Print the data that follows word for word, leaving out any picture.

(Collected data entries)
------------------------------

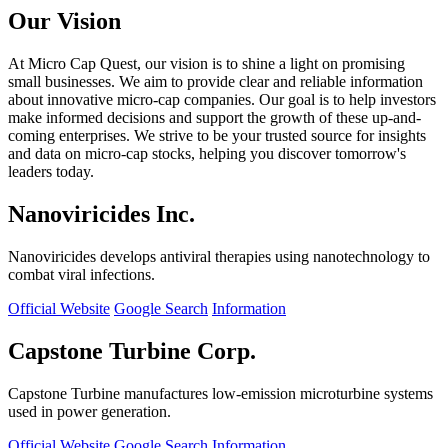
Our Vision
At Micro Cap Quest, our vision is to shine a light on promising
small businesses. We aim to provide clear and reliable information
about innovative micro-cap companies. Our goal is to help investors
make informed decisions and support the growth of these up-and-
coming enterprises. We strive to be your trusted source for insights
and data on micro-cap stocks, helping you discover tomorrow's
leaders today.
Nanoviricides Inc.
Nanoviricides develops antiviral therapies using nanotechnology to
combat viral infections.
Official Website
Google Search
Information
Capstone Turbine Corp.
Capstone Turbine manufactures low-emission microturbine systems
used in power generation.
Official Website
Google Search
Information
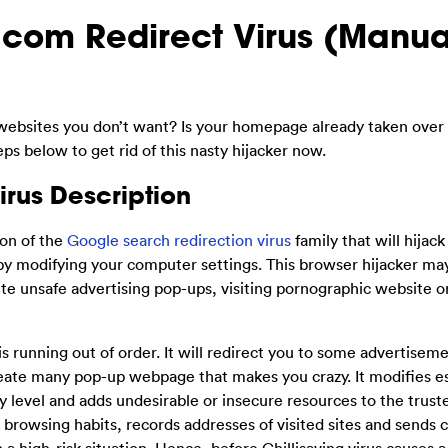
.com Redirect Virus (Manua
websites you don’t want? Is your homepage already taken over
s below to get rid of this nasty hijacker now.
irus Description
ion of the
Google search redirection virus
family that will hijack
by modifying your computer settings. This browser hijacker may
ute unsafe advertising pop-ups, visiting pornographic website o
is running out of order. It will redirect you to some advertiseme
eate many pop-up webpage that makes you crazy. It modifies es
level and adds undesirable or insecure resources to the trusted
 browsing habits, records addresses of visited sites and sends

------------------------------

(Exercise solution)
Our Vision
At Micro Cap Quest, our vision is to shine a light on promising
small businesses. We aim to provide clear and reliable information
about innovative micro-cap companies. Our goal is to help investors
make informed decisions and support the growth of these up-and-
coming enterprises. We strive to be your trusted source for insights
and data on micro-cap stocks, helping you discover tomorrow's
leaders today.
Nanoviricides Inc.
Nanoviricides develops antiviral therapies using nanotechnology to
combat viral infections.
Official Website
Google Search
Information
Capstone Turbine Corp.
Capstone Turbine manufactures low-emission microturbine systems
used in power generation.
Official Website
Google Search
Information
.com Redirect Virus (Manua
websites you don’t want? Is your homepage already taken over
s below to get rid of this nasty hijacker now.
irus Description
ion of the
Google search redirection virus
family that will hijack
by modifying your computer settings. This browser hijacker may
ute unsafe advertising pop-ups, visiting pornographic website o
is running out of order. It will redirect you to some advertiseme
eate many pop-up webpage that makes you crazy. It modifies es
level and adds undesirable or insecure resources to the trusted
 browsing habits, records addresses of visited sites and sends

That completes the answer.